**Collected data**

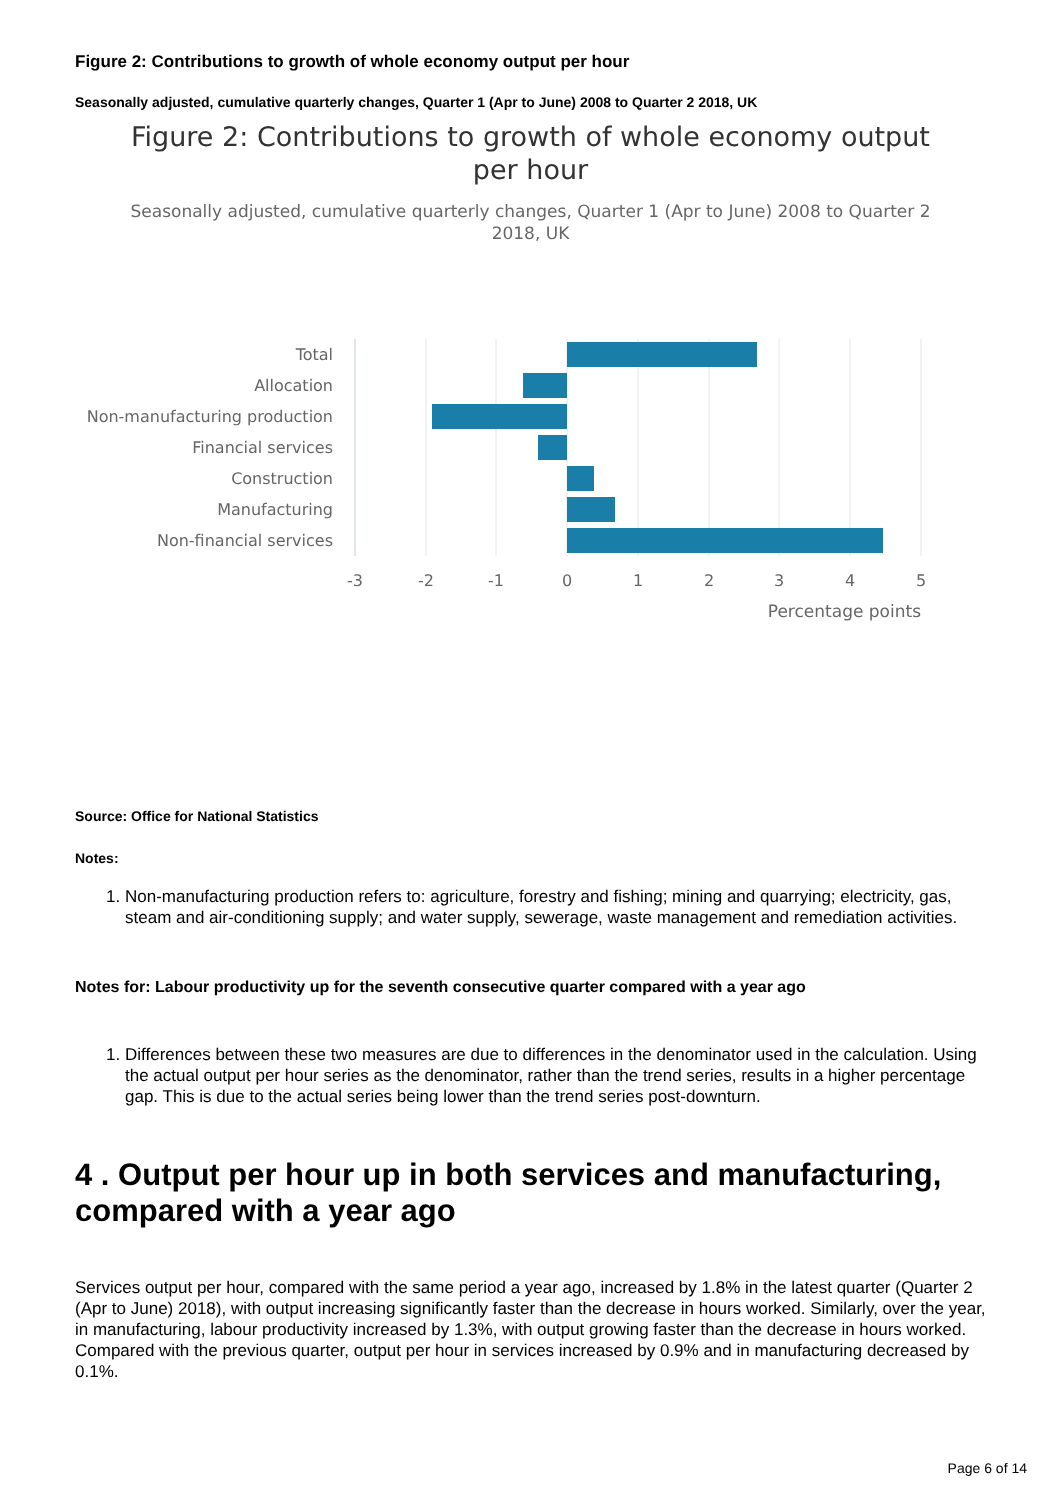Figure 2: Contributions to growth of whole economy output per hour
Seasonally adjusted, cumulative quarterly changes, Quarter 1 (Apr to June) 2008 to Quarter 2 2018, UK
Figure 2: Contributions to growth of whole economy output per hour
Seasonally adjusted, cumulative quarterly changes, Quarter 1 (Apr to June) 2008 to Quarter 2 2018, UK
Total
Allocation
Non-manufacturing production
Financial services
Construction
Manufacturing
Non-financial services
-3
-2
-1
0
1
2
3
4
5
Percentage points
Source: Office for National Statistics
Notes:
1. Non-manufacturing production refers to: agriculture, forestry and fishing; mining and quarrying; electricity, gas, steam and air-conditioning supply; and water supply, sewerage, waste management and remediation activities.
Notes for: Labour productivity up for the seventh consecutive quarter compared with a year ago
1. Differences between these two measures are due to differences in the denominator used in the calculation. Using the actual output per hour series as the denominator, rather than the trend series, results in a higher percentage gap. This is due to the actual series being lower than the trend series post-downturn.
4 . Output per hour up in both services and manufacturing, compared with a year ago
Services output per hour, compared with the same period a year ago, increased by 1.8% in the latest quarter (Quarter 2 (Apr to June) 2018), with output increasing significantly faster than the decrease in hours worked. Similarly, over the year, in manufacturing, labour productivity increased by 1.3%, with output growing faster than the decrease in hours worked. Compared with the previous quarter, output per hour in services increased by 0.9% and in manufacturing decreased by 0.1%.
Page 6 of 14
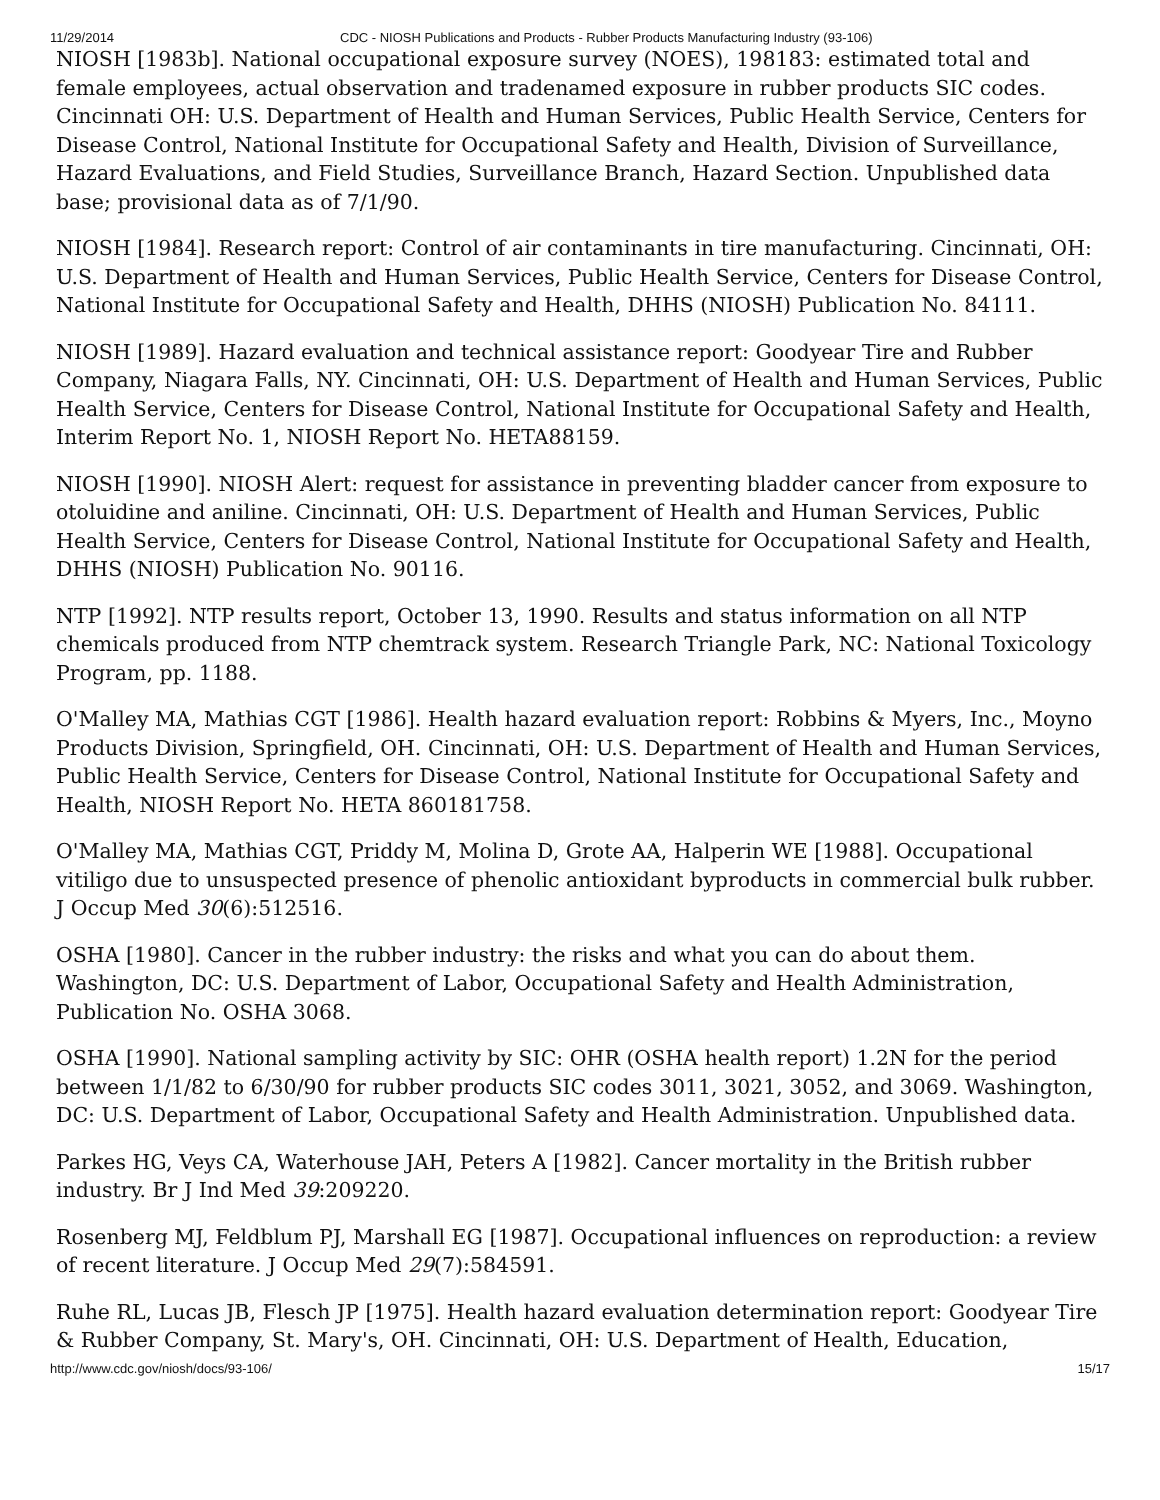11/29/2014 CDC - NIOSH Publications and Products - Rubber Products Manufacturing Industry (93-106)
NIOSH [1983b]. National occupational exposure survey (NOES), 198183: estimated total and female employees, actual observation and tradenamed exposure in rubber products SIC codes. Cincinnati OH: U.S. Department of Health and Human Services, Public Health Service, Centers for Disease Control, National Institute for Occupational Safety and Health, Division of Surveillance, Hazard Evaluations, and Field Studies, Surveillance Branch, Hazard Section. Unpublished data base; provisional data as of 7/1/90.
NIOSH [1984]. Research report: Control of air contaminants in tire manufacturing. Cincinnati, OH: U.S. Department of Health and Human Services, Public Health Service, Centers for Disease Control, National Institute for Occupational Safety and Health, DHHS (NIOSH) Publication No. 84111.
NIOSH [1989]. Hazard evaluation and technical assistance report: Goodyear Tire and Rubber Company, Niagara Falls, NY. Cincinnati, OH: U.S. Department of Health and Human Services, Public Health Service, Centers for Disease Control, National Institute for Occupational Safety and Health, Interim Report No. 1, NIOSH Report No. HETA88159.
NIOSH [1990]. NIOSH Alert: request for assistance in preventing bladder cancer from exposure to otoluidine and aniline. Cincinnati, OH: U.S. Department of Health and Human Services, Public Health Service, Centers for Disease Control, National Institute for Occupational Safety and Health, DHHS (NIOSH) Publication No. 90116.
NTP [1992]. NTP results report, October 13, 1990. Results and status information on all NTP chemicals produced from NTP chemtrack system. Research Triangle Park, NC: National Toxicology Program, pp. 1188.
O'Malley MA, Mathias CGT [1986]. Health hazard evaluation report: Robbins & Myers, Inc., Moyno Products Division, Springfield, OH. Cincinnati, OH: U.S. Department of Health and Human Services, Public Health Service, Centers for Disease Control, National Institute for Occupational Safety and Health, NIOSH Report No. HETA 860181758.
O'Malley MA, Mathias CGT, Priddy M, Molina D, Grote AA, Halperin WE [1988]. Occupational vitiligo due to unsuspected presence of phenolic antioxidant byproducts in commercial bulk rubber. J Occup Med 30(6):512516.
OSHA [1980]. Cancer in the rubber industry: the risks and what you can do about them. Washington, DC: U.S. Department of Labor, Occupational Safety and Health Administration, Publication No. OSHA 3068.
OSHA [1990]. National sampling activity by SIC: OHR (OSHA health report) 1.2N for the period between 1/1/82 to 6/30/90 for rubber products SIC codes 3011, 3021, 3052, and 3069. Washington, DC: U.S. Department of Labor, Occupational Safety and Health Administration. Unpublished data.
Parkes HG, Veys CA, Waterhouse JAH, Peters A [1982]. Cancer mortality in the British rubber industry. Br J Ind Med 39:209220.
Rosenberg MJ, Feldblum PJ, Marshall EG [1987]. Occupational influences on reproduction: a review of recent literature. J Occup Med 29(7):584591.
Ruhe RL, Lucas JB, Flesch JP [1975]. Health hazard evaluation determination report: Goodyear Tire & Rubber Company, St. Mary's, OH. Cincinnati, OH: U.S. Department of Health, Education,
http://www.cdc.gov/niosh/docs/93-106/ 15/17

...

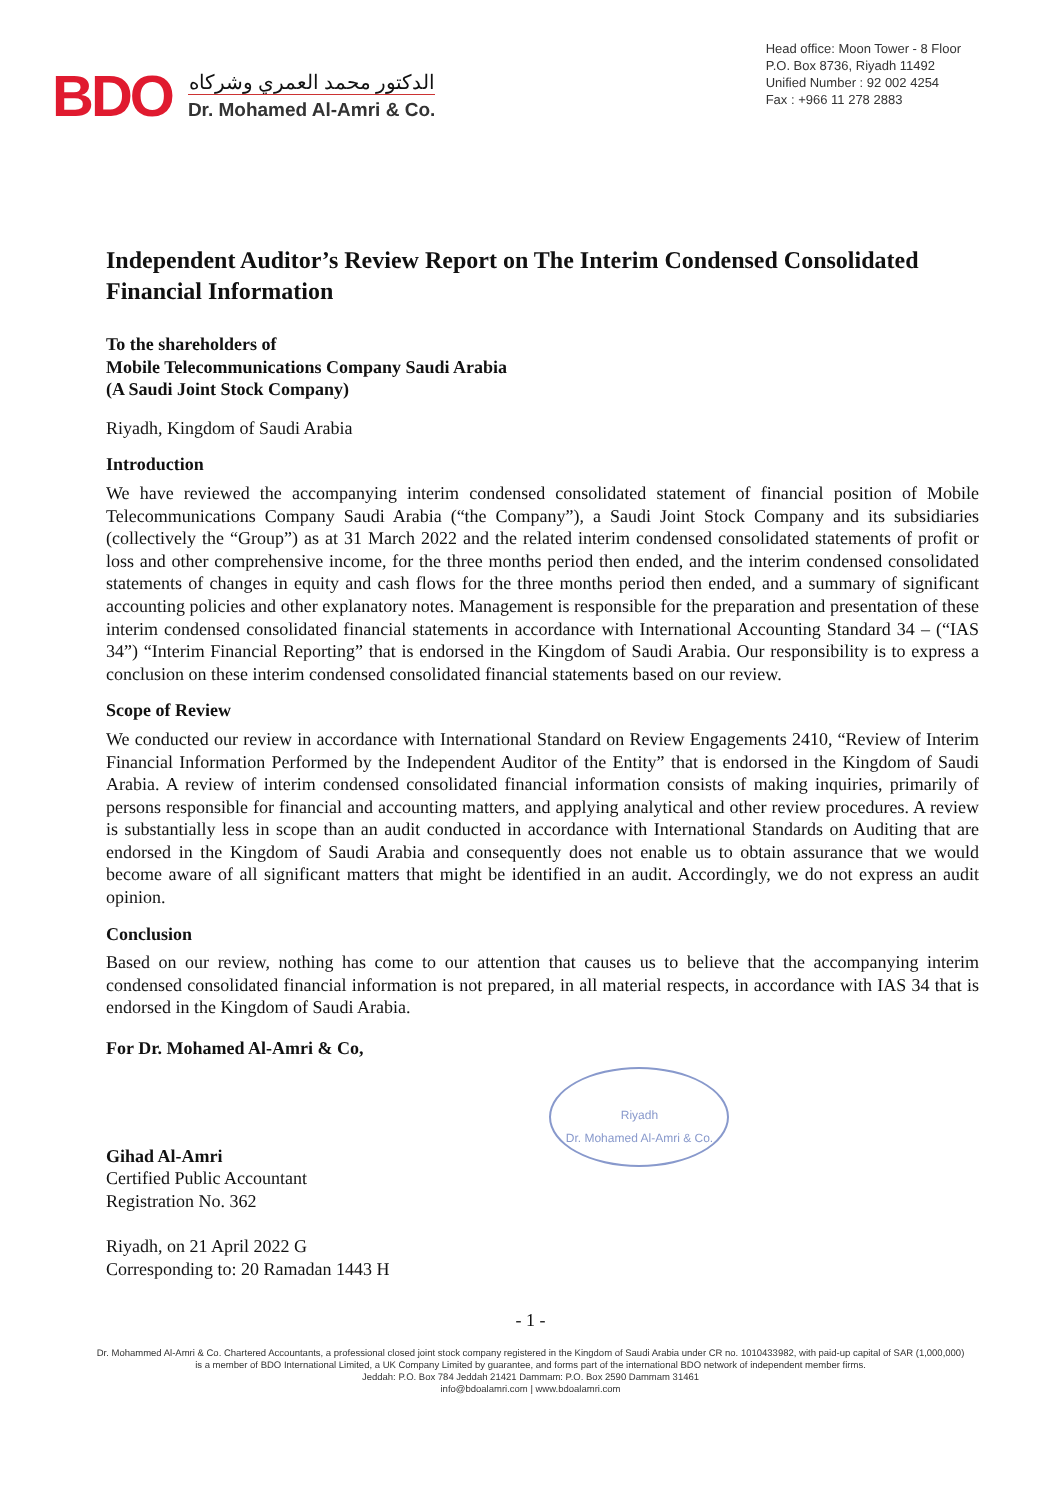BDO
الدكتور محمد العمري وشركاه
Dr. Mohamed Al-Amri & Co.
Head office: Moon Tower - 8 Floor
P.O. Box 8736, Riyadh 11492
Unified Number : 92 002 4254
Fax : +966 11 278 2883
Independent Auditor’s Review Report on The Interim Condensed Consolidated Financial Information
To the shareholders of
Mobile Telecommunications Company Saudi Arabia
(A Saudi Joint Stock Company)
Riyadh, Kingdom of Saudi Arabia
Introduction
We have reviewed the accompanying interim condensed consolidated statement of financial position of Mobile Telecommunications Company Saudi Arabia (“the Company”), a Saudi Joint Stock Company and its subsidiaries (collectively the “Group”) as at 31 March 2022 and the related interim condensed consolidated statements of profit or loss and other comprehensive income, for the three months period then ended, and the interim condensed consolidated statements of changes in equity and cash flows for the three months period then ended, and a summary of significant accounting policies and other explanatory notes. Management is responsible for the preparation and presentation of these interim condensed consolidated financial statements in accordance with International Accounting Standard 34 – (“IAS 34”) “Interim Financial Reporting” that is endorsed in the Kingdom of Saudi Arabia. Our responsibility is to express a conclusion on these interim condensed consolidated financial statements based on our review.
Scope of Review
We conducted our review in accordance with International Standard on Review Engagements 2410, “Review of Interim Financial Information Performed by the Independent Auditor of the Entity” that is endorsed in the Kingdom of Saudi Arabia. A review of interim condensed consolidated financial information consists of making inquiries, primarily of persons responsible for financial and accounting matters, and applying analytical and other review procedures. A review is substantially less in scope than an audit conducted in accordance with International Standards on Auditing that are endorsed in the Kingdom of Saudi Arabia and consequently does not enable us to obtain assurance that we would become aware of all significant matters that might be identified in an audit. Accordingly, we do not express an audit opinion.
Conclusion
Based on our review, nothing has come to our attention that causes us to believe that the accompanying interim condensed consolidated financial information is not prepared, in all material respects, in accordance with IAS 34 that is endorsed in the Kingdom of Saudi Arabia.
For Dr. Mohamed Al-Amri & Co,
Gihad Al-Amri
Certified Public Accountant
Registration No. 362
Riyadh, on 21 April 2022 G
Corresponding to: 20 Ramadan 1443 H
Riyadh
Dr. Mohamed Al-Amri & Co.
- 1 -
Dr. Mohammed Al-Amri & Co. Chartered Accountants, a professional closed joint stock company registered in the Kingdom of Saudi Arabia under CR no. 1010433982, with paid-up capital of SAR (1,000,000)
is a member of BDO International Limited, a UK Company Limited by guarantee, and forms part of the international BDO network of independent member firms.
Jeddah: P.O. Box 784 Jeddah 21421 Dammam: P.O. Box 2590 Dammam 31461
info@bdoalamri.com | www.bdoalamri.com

**What is being asked**
Could you set down, exactly as written, the lines above between the one holding "NIOSH [1983b]. National" and the one holding "NIOSH [1989]. Hazard", inclusive, and nothing more?

**Response area**
NIOSH [1983b]. National occupational exposure survey (NOES), 198183: estimated total and female employees, actual observation and tradenamed exposure in rubber products SIC codes. Cincinnati OH: U.S. Department of Health and Human Services, Public Health Service, Centers for Disease Control, National Institute for Occupational Safety and Health, Division of Surveillance, Hazard Evaluations, and Field Studies, Surveillance Branch, Hazard Section. Unpublished data base; provisional data as of 7/1/90.
NIOSH [1984]. Research report: Control of air contaminants in tire manufacturing. Cincinnati, OH: U.S. Department of Health and Human Services, Public Health Service, Centers for Disease Control, National Institute for Occupational Safety and Health, DHHS (NIOSH) Publication No. 84111.
NIOSH [1989]. Hazard evaluation and technical assistance report: Goodyear Tire and Rubber Company, Niagara Falls, NY. Cincinnati, OH: U.S. Department of Health and Human Services, Public Health Service, Centers for Disease Control, National Institute for Occupational Safety and Health, Interim Report No. 1, NIOSH Report No. HETA88159.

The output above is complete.